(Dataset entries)
=======

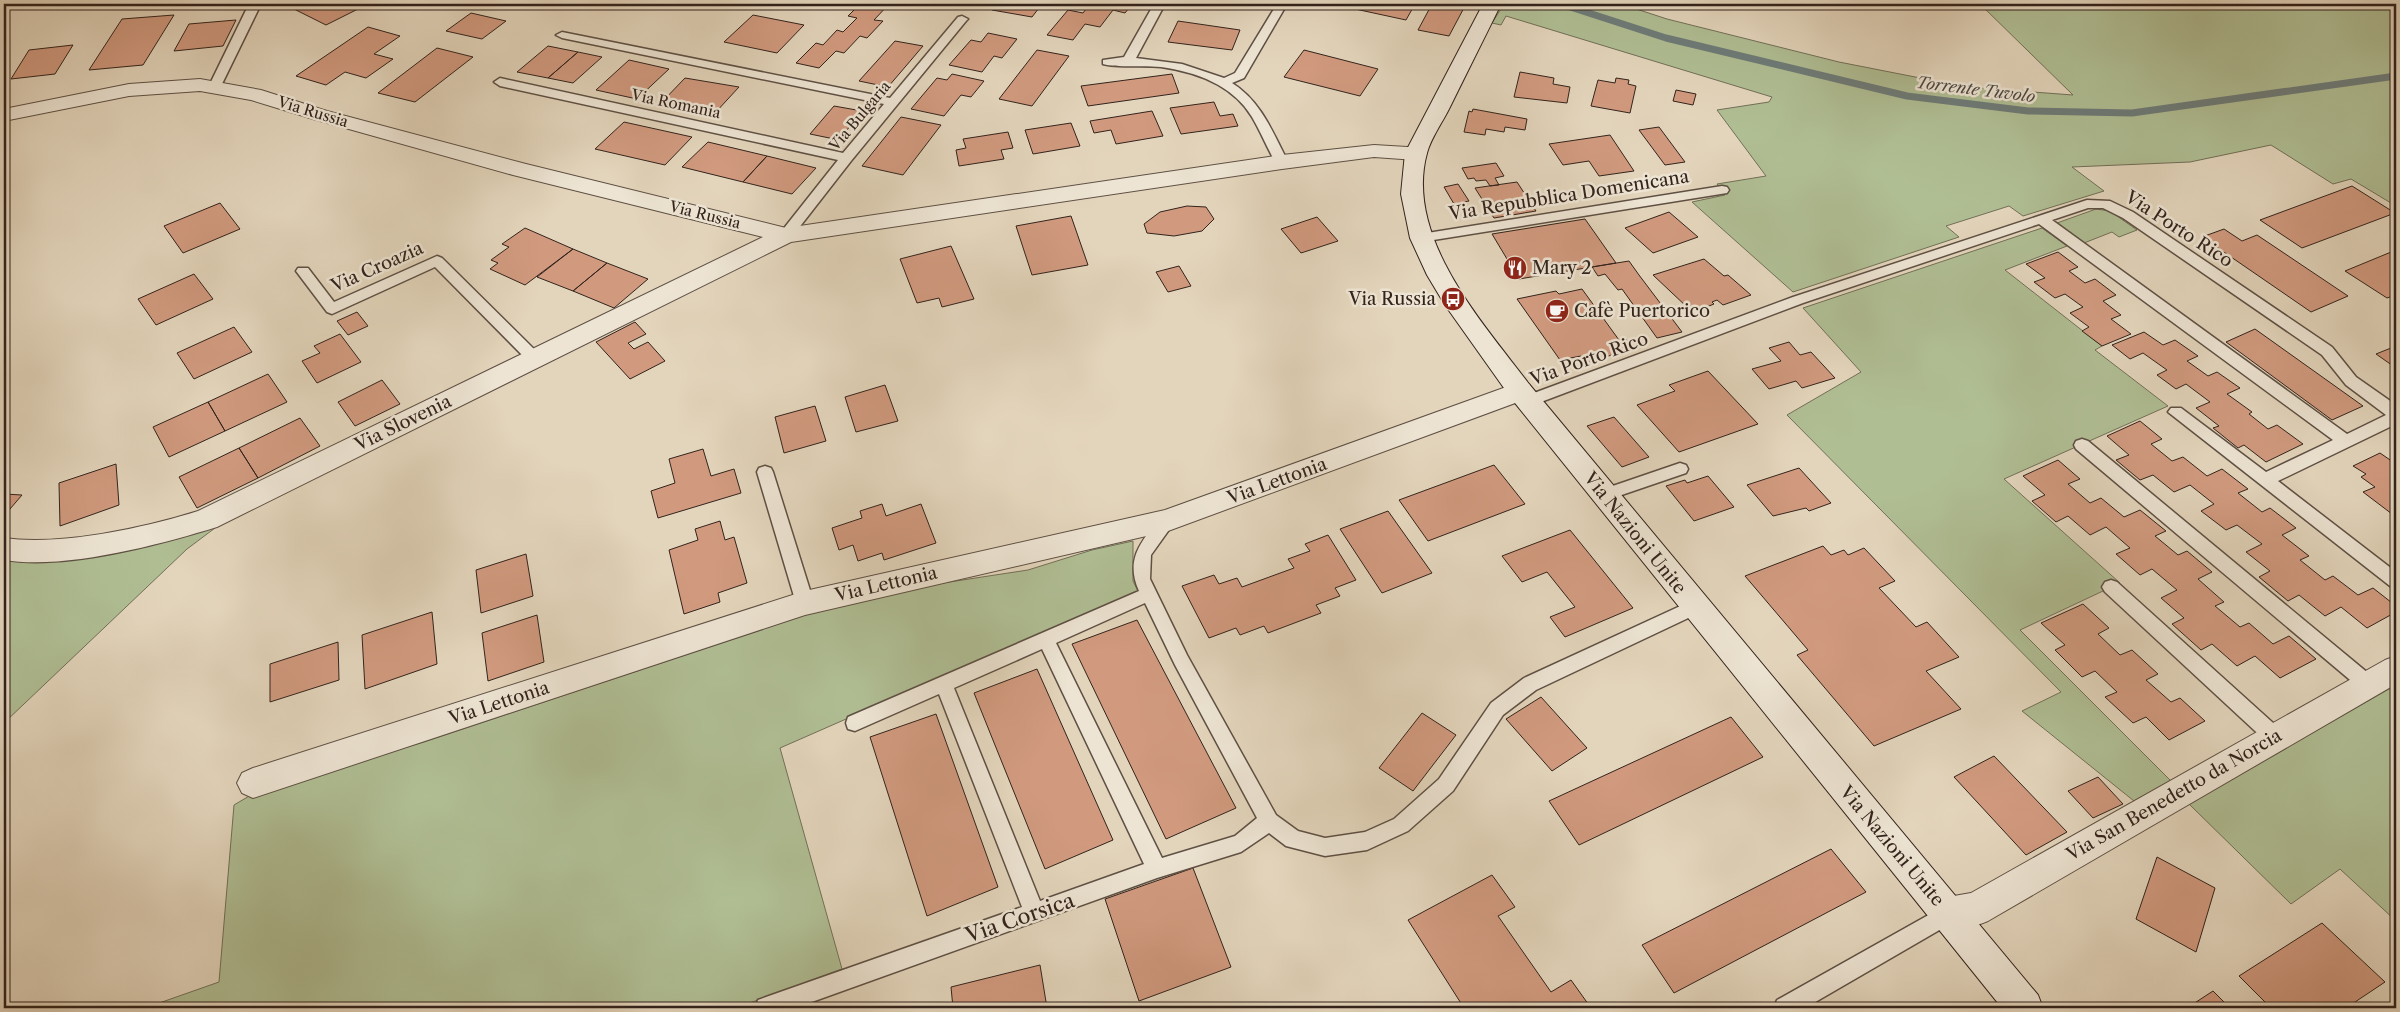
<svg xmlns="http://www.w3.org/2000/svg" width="2400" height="1012" font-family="'Libre Caslon Text',serif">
  <rect width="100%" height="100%" fill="#e3d5bc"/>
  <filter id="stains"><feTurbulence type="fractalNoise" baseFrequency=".004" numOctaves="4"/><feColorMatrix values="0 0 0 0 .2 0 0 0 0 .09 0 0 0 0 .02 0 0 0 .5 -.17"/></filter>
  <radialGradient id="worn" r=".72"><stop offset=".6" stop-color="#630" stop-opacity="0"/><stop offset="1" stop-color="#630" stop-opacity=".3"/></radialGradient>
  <!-- green -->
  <path fill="#b0be94" stroke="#717058" d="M1504,4h117l46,15 172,43 127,25 107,8 -93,-91h416v202l-45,-27 -18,5 -62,-39 -81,17 -118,5 32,24 -81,25 -14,-10 -63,20 13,11 -166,55 -101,-90 33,-7 -8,-11 49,-8 -49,-66 52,-8 3,-5 -266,-81 -5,9 -9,-2z
    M2096,209l14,2 27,19 -18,7 -7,-5 -28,11 -27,-20z
    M2042,228l25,18 -62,24 97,76 -7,4 73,56 -164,73 116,104 -100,47 151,151 -37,20 -112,-90 39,-19 -274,-277 74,-43 -58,-64z
    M219,525l-32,24 -183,174v-162c73,1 145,-13 215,-36z
    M1133,541v40l5,10 -358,157 62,221 -106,39h-591l74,-26 15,-177 22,-13 168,-50 384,-128 89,-24 131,-20 64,-20z
    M2396,685v236l-56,-52 -49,35 -102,-100z"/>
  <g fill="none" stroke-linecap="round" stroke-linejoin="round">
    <!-- stream -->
    <path stroke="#6e7c79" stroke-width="7" d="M1561,4l105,34 241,58 121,15 104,2 264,-37"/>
  </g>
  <!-- building -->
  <path fill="#d19a7f" stroke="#32231c" d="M194,4h44l-46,4z
    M284,4h84l-42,21z
    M860,4h29l-15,16 9,1 -16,17 -7,-2 -16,17 -8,-2 -17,17 -23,-5 20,-20 7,2 14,-15 6,2 14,-14 -9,-2z
    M997,4h45l-10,13 -40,-7z
    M1090,4h42l-7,9 -12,-3 -13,17 -15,-3 -12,16 -26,-5 21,-25 15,3z
    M1332,4h83l-9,16z
    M1432,4h34l-17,32 -31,-6z
    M471,13l35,8 -24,18 -36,-8z
    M174,15l-31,50 -54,5 33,-51z
    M753,15l51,10 -27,28 -53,-11z
    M236,20l-13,26 -49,5 15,-27z
    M1178,21l62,9 -8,20 -64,-8z
    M368,27l32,9 -26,18 19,5 -27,19 -21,-6 -19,13 -30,-9z
    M988,33l29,6 -15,19 -8,-2 -12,16 -33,-7 22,-25 10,2z
    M895,41l28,5 -35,41 -29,-6z
    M73,45l-18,29 -44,5 18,-29z
    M548,46l30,6 -30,26 -31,-6z
    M437,48l36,9 -58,45 -37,-9z
    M1037,50l32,6 -37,50 -33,-7z
    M1304,50l74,19 -18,27 -76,-19z
    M578,52l24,5 -29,26 -25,-5z
    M629,60l40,9 -32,30 -41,-9z
    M1520,72l34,6 -1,6 17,3 -3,16 -53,-6z
    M952,74l32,7 -13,16 -10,-2 -17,21 -33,-7 26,-31 10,2z
    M1172,74l7,19 -91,13 -7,-20z
    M685,78l54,9 -24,26 -54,-10z
    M1616,78l13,2 -1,4 8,2 -6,27 -39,-7 7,-26 17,3z
    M1676,90l20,4 -3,11 -20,-4z
    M1214,102l6,14 13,-2 5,12 -57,8 -11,-26z
    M834,106l28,5 -23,29 -29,-6z
    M1473,109l54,10 -2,11 -20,-3 -1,5 -18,-3 -1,6 -21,-3 5,-21 3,1z
    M1152,111l11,25 -47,8 -5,-14 -17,3 -4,-12z
    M901,117l40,8 -38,50 -41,-9z
    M624,122l68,15 -27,28 -70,-16z
    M1071,123l9,23 -47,8 -8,-24z
    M1659,127l26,35 -20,3 -26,-35z
    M1008,132l5,16 -12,2 3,9 -45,7 -3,-16 10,-2 -3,-9z
    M1610,135l24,36 -35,5 -10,-15 -26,4 -14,-21z
    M708,142l59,14 -24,26 -61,-15z
    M767,156l49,12 -24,26 -49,-12z
    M1496,163l8,13 -9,2 4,7 -9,1 -4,-6 -10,1 -2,-3 -6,1 -6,-11z
    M1517,182l19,29 -42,7 -19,-30z
    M1458,184l11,17 -15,3 -10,-17z
    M2352,186l43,27 -93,35 -42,-28z
    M220,203l20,26 -57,24 -19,-27z
    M1187,206l19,1 8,12 -12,12 -28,5 -27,-3 -3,-9 16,-12z
    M1669,212l29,25 -45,16 -28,-25z
    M1071,216l17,49 -56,10 -16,-49z
    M1317,217l21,24 -37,12 -20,-24z
    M1585,219l31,44 -97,16 -27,-45z
    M525,228l48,21 -48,36 -35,-16 8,-6 -7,-3 18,-13 -7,-3z
    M2224,229l18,12 15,-6 91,61 -37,16 -109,-75z
    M951,246l23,53 -32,8 -3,-9 -22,5 -17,-44z
    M573,249l34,14 -34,28 -36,-14z
    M2396,250v45l-9,3 -42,-27z
    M2058,252l20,15 -9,4 16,12 10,-4 21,16 -13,6 18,14 -10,4 20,15 -29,12 -20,-15 7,-4 -19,-14 13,-6 -18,-13 -10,4 -21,-16 11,-4 -19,-14z
    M1704,259l20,17 4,-1 23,20 -28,10 -6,-5 -5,2 2,2 -10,4 2,2 -8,3 -6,-6 -4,1 -35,-33z
    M1629,261l10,14 43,57 -25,6 -35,-49 -4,1 -13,-16 -7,2 -6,-9z
    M607,263l41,16 -34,29 -41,-17z
    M1179,266l12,20 -23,6 -12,-20z
    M194,274l19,25 -57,26 -18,-26z
    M1582,289l37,51 7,-1 7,9 -46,15 -6,-7 -21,4 -43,-61 39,-8 3,3z
    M357,312l11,14 -20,9 -11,-14z
    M635,322l11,12 -18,9 6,6 14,-7 17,19 -35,18 -34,-37z
    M234,327l18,25 -58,27 -17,-26z
    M2255,329l108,77 -31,14 -106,-78z
    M2144,332l19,13 12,-5 23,16 -11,5 21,15 9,-4 23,16 -13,6 25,18 -3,2 19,15 9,-4 26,19 -37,18 -22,-17 -6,3 -25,-20 6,-2 -23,-18 14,-6 -24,-18 -10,5 -19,-14 10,-5 -24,-17 -13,6 -18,-14z
    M340,334l21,28 -44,21 -15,-22 18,-8 -6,-7z
    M1789,342l11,13 11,-3 24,26 -33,10 -6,-7 -27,8 -17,-20 29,-8 -12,-13z
    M2391,348l5,2v18l-20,-14z
    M1708,371l50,53 -79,28 -42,-47 38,-14 -6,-6z
    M268,374l19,28 -62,29 -17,-29z
    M382,380l18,24 -45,22 -17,-24z
    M885,385l13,36 -42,11 -11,-35z
    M208,402l17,29 -56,26 -16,-30z
    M815,406l11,35 -42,12 -9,-36z
    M1614,417l35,40 -27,10 -35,-41z
    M300,418l20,28 -62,32 -19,-30z
    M2140,421l22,18 -11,5 21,17 11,-4 24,19 15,-7 26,20 -10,4 24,19 8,-4 26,20 -14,7 27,21 -9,4 25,20 8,-4 25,19 15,-7 23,18v6l-29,16 -26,-21 -16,9 -26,-21 -11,6 -29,-24 11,-6 -24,-19 16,-8 -25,-19 -11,5 -25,-19 13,-7 -24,-19 -16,7 -21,-17 -13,5 -24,-20 13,-5 -22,-19z
    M239,448l19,30 -61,30 -18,-31z
    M703,449l8,27 23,-7 7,24 -83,25 -7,-27 24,-8 -6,-24z
    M2380,453l16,11v53l-33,-25 12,-5 -14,-10 5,-3 -13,-8z
    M2058,460l22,19 -12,5 22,19 11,-5 23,19 16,-7 26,21 -11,5 23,19 9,-4 25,21 -14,7 26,23 -9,4 25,21 9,-4 24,21 16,-8 27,23 -36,19 -25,-22 -18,10 -25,-22 -11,6 -29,-26 12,-6 -23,-20 16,-8 -25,-21 -12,6 -24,-21 14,-6 -24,-21 -16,8 -22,-19 -12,6 -24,-21 13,-6 -22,-19z
    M116,464l3,41 -59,21 -1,-43z
    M1494,465l31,39 -97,37 -29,-41z
    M1799,468l32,35 -22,8 -3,-3 -33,8 -26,-31z
    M1708,476l26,31 -40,14 -28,-35 19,-6 2,3z
    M4,494l18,1 -18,21z
    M882,504l4,12 35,-12 15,39 -52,17 -2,-7 -24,8 -5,-16 -14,5 -7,-22 30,-10 -2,-7z
    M1388,511l44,62 -50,20 -42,-64z
    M720,521l5,19 9,-3 13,46 -29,10 2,9 -36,12 -15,-64 29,-10 -3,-11z
    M1570,530l63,78 -68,29 -15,-20 25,-10 -28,-35 -25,10 -20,-26z
    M1328,535l28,45 -21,8 5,8 -24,9 5,8 -53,20 -4,-7 -24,9 -4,-7 -27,10 -27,-52 32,-11 5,9 18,-6 5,9 52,-19 -6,-9 22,-8 -5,-7z
    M1823,546l8,9 13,-5 4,5 16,-7 31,33 -16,7 37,39 11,-5 32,35 -33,14 35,38 -87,37 -77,-91 11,-5 -63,-74z
    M526,554l7,42 -52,17 -5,-43z
    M2083,604l26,24 -11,6 22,21 12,-5 26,24 -12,6 25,22 9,-4 25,23 -36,19 -23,-23 -13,6 -28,-26 12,-5 -22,-21 -13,6 -27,-27 10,-5 -24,-22z
    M432,612l5,52 -72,25 -3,-54z
    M537,615l7,47 -56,19 -6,-48z
    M1137,620l99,188 -70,31 -94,-195z
    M338,642l1,38 -69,22v-38z
    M1037,669l76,171 -68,29 -71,-176z
    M1541,697l46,51 -35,23 -46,-52z
    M1422,713l34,22 -43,56 -34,-23z
    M936,714l62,173 -71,29 -57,-179z
    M1731,717l32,40 -184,88 -30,-44z
    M1994,756l73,76 -41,23 -72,-78z
    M2098,777l25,27 -30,14 -25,-27z
    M1831,849l35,43 -192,101 -32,-48z
    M2157,857l58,31 -19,64 -60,-33z
    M1193,868l38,99 -92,34 -34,-102z
    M1492,875l23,32 -17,9 53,76 20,-12 20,28h-127l-56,-88z
    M2322,923l63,59 -39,26h-75l-32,-32z
    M1040,965l7,43h-94l-2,-21z
    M2213,991l17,17h-43z"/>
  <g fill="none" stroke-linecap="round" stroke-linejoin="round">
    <!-- lane casing -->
    <g stroke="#5e5044" stroke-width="3">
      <path id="lane" d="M249,4h12l-41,84 -6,4 -4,-1 -2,-3z
        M1154,4h11l-29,54 46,6 42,14 11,-5 42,-69h10l-43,74 -12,5c29,18 41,50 56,79l-1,3h-10c-9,-15 -16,-33 -25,-48 -19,-32 -56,-45 -91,-50 -17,-2 -44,1 -58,-3v-4l21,-3z
        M962,16l6,3 -2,2 -115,140 -60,77h-10l-2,-3 2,-3 57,-72 -338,-74 -6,-4 6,-4 343,75 41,-49 -322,-66 -6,-3 6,-3 328,66 68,-81z
        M1722,186l5,1 2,3 -2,3 -306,49 -7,-4 7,-4z
        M2087,200l23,1 23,11 199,135 24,30 40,28v19l-118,57 118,91v16l-6,-2 -222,-174 3,-4h10l85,64 67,-32 -294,-216 -236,79 -270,102h-10l-3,-4 3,-4 270,-100zM2088,208h15l20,10 199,137 24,30 40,30 -39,19 -295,-214z
        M437,256l5,2 97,96 2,4 -2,4h-10l-94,-95 -103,47 -5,-2 -31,-41 2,-3h10l26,34z
        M2082,439l6,2 286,237 3,6 -3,6 -6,2 -6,-2 -286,-241 -2,-4 2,-4z
        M1680,463l6,2 2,4 -2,4 -82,28 -6,-2 -2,-4 2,-4z
        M765,466l6,2 2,4 41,131 -3,5 -6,2 -6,-2 -3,-5 -39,-131 2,-4z
        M1168,514l6,1 2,5 -25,35 -1,24 37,76 89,160 22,16 27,7 40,-6 29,-13 45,-40 52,-76 33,-25 165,-76 6,-2 6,2 3,5 -3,5 -165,78 -33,25 -50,76 -45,40 -41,19 -42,6 -39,-10 -17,-13 -28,19 -84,26 -362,130h-40l3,-8 8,-3 256,-90 -83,-213 -84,37 -7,-2 -2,-6 2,-6 291,-126c-15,-33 4,-51 23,-76zM1145,603l30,62 82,153 -22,18 -73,22 -106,-215zM1042,649l102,215 -104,37 -86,-213z
        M2111,580l6,2 165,149 2,6 -2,6 -7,2 -7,-2 -163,-151 -3,-5 3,-5z
        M1948,904l7,3 3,7 -3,7 -150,87h-31l3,-8z"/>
    </g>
    <!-- street casing -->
    <g stroke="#5e5044" stroke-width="2">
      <path id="street" d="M200,79l61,11 66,21 199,53 260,64 496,-73 92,-10 50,3 3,5 -3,5 -8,2 -42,-3 -92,12 -491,73 -574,285c-58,18 -153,43 -213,33v-22c56,8 140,-10 194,-27l565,-274 -250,-62 -200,-56 -62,-19 -51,-9 -71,5 -125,25v-12l125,-25z
        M1520,382l9,2 4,7 -4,7 -361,133 -363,84 -552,183 -11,-5 -5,-10 5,-10 11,-5 552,-177 360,-81z
        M2396,656v28l-408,237c-17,7 -35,12 -52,5l-5,-12 5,-12 12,-5 23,-4 414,-233z"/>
    </g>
    <!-- secondary casing -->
    <g stroke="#32231c" stroke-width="2">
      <path id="secondary" d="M1483,4h18c-17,35 -35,70 -52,105 -7,14 -18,29 -22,44 -23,84 56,170 102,231l509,611 5,13h-41l-491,-610 -66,-93 -18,-30 -17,-37 -9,-44 4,-41z"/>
    </g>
    <!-- lane -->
    <use href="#lane" fill="#ede4d3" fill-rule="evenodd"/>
    <!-- street -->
    <use href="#street" fill="#ede4d3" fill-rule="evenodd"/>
    <!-- secondary -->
    <use href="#secondary" fill="#ede4d3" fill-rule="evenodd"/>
  </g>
  <!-- icons -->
  <defs>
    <g id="restaurant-disc" transform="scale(1.25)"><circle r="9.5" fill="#8f2418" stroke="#ede4d3"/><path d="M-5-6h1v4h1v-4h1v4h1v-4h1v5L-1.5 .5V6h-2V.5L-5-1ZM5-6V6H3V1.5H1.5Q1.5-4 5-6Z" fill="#fff"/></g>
    <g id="bus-disc" transform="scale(1.25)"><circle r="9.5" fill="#8f2418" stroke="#ede4d3"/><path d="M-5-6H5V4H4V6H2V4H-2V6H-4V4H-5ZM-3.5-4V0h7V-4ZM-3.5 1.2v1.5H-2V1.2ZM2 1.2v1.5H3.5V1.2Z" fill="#fff"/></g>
    <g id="cafe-disc" transform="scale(1.25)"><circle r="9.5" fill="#8f2418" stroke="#ede4d3"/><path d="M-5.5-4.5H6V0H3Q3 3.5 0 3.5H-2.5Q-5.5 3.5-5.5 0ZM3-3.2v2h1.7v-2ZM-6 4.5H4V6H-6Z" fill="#fff"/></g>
  </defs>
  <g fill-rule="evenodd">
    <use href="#restaurant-disc" x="1515" y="268"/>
    <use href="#bus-disc" x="1453" y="299"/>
    <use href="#cafe-disc" x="1557" y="311"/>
  </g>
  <g text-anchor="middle" stroke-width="5" stroke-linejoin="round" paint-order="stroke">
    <!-- far-street labels -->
    <g font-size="15" fill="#32231c" stroke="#ede4d3">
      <text transform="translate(676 104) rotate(12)" y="5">Via Romania</text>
      <text transform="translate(313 112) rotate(17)" y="5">Via Russia</text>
      <text transform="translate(860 116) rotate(-50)" y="5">Via Bulgaria</text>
      <text transform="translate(705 215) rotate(14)" y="5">Via Russia</text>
    </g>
    <!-- far-water labels -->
    <g font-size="16" font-style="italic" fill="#4b4843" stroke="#ede4d3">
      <text transform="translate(1976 89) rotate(7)" y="6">Torrente Tuvolo</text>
    </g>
    <!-- street labels -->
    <g font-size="18" fill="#32231c" stroke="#ede4d3">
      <text transform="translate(1569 195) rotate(-9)" y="6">Via Repubblica Domenicana</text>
      <text transform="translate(2179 229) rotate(33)" y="6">Via Porto Rico</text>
      <text transform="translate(377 267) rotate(-24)" y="6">Via Croazia</text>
      <text transform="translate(1589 359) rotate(-20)" y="6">Via Porto Rico</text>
      <text transform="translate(403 423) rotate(-26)" y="6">Via Slovenia</text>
      <text transform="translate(1277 481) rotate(-20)" y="6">Via Lettonia</text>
      <text transform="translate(1635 533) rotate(51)" y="6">Via Nazioni Unite</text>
      <text transform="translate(886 584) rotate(-13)" y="6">Via Lettonia</text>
      <text transform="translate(499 703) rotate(-18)" y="6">Via Lettonia</text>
      <text transform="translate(2174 795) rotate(-30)" y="6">Via San Benedetto da Norcia</text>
      <text transform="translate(1892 846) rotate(50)" y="6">Via Nazioni Unite</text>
    </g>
    <!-- poi labels -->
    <g font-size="18" fill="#32231c" stroke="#ede4d3" text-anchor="start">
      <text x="1532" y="274">Mary 2</text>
      <text x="1436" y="305" text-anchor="end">Via Russia</text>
      <text x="1574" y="317">Cafè Puertorico</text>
    </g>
    <!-- near-street labels -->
    <g font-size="21" fill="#32231c" stroke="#ede4d3">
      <text transform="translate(1020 918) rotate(-19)" y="7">Via Corsica</text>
    </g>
  </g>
  <!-- margin -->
  <rect width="2400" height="1012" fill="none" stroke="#e3d5bc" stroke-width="20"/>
  <rect x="5" y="5" width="2390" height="1002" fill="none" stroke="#32231c" stroke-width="2.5"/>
  <rect x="10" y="10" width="2380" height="992" fill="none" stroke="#32231c"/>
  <rect width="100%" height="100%" filter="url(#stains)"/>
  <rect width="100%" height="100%" fill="url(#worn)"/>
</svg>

=======

**Your task**. If a line contains the word "worn", it counts; say how many such lines there are in the data above, and nothing else.

**Answer to this problem**. 2